Keir Starmer, novello “nuovo Churchill” della politica, non aspettava l'ora di gettare nella mischia il Regno Unito: questione di proiezione di potenza, di ambizione mondiale, di far vedere a tutti che Londra è ancora in prima fila nel decidere le sorti di alcune delle aree più calde del pianeta. Questione anche economica e geopolitica, perché il Medio Oriente è senza padrone e chiunque pianterà per primo la bandierina in quei deserti otterrà, forse, vantaggi decisivi in campo energetico e commerciale. Proprio in Medio Oriente Sir Starmer ha inviato aerei militari, tra cui i temibili Typhoon, ufficialmente “per fornire supporto di emergenza in tutta la regione”, difendere le basi Uk in loco e tentare una de-escalation, ufficiosamente per spalleggiare Israele in caso di necessità, come ha scritto la ben più esplicita e realista stampa british: “Britain on a war footing as more Iranian missiles hit Israel”. Londra è da tempo in prima linea in Medio Oriente: qualche mese fa aveva difeso Israele contro una pioggia di missili iraniani e colpito gli Houthi in Yemen – di fatto amici dell'Iran - con Typhoon e bombe di precisione Paveway IV. È qui che si collegano più dossier: Israele che vuole neutralizzare ogni nemico nei paraggi; Londra e Parigi che ambiscono a rendere sicuro lo Stretto di Hormutz e il Mar Rosso da Teheran e gli Houthi; Starmer, spalleggiato dalla Francia di Emmanuel Macron, che sogna un'Uk imperiale e imperialista.

La posta in palio per chi sarà in grado di controllare il Medio Oriente? Ricchissima. Partiamo dallo Stretto di Hormuz, uno dei passaggi marittimi più strategici e contesi del mondo. È un canale largo circa 33 chilometri, situato tra l'Iran a nord e l'Oman/Emirati Arabi Uniti a sud, che collega il Golfo Persico al Golfo di Oman e quindi all'Oceano Indiano. Da qui transita ogni giorno il 20% del petrolio mondiale (più di 20 milioni di barili), enormi volumi di gas naturale liquefatto (GNL) e ingenti esportazioni di merci da numerosi Paesi asiatici. Negli ultimi anni (soprattutto tra il 2019 e il 2024), ci sono stati diversi attacchi a navi commerciali, spesso attribuiti a milizie iraniane o attori non statali sostenuti da Teheran.
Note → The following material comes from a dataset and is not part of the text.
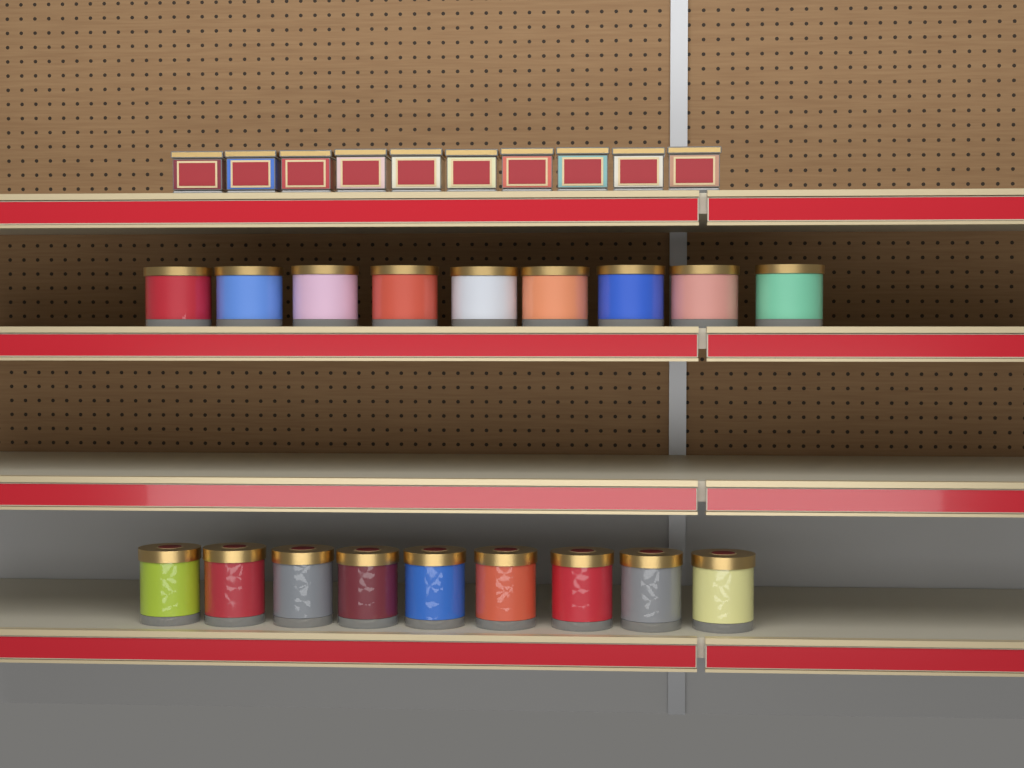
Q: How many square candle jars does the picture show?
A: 10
Bingo: silenziare gli Ayatollah consentirebbe alle potenze occidentali di dominare la scena e controllare l'intera arena mediorientale (anche a scapito di altri rivali, su tutti la Cina). Londra, dopo essere stata eclissata dagli Stati Uniti – una creazione britannica – ha fame di gloria e ha presumibilmente fiutato l'occasione giusta per recuperare il terreno perduto. I piani del “nuovo Churchill” Starmer dipenderanno però da Trump: se il tycoon continuerà a ignorare il Medio Oriente, limitandosi a difendere Israele in maniera indiretta, allora il Regno Unito avrà un discreto margine d'azione per conquistare la prateria locale. In caso contrario c'è il rischio di assistere a un'escalation fine a se stessa. Senza vincitori né vinti.